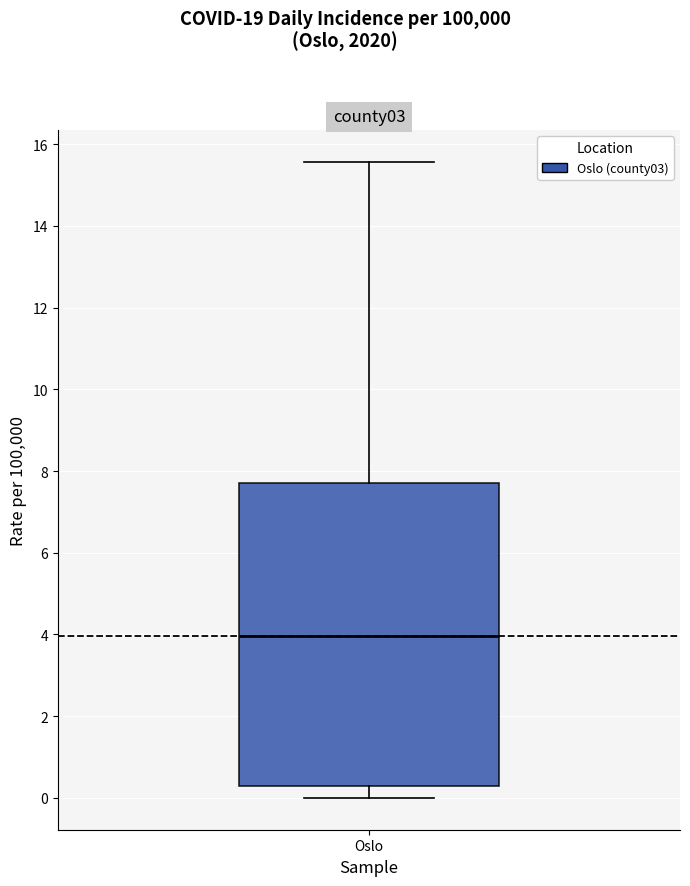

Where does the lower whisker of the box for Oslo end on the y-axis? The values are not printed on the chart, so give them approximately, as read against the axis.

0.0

-- -- --

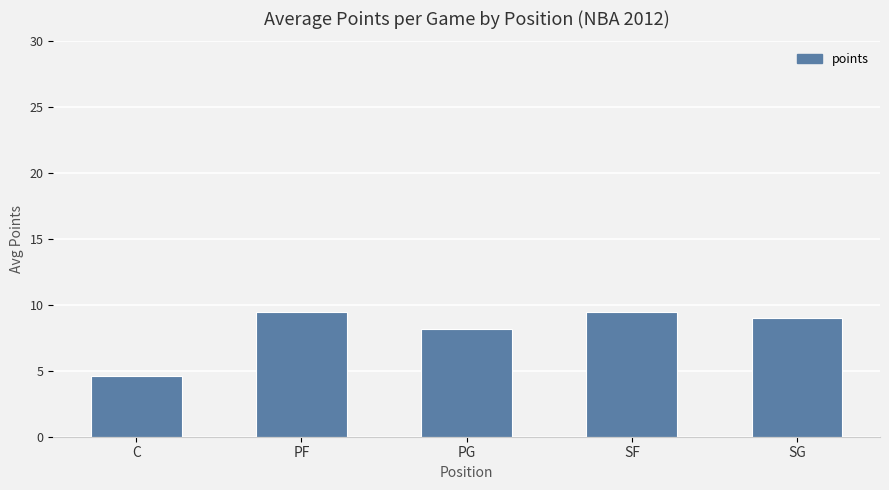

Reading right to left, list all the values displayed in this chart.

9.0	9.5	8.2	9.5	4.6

-- -- --

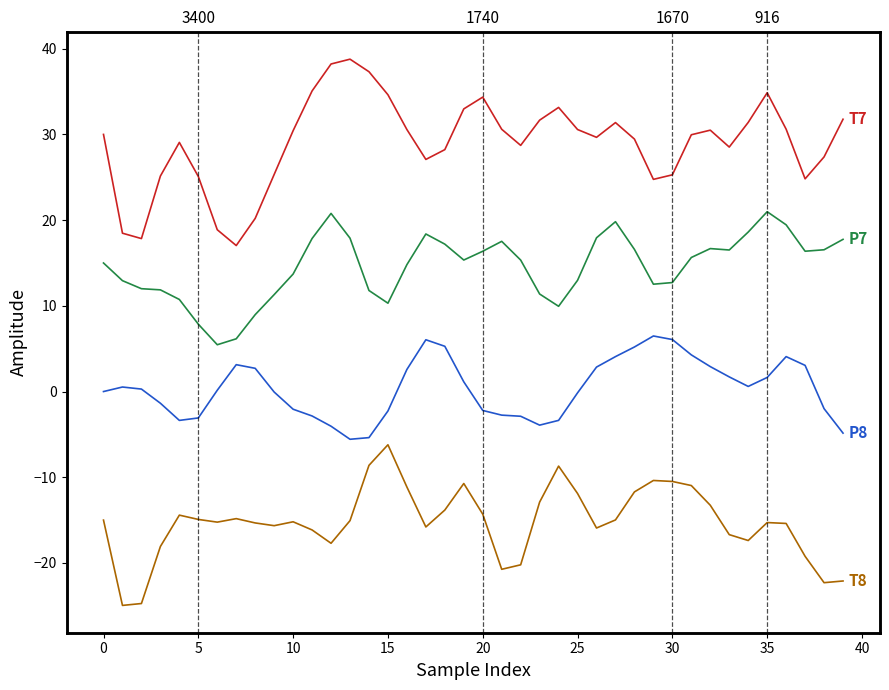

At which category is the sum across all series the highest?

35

-- -- --

_Your objective_:
List every line from the entries above that contains the word "values".

_Output below_:
Where does the lower whisker of the box for Oslo end on the y-axis? The values are not printed on the chart, so give them approximately, as read against the axis.
Reading right to left, list all the values displayed in this chart.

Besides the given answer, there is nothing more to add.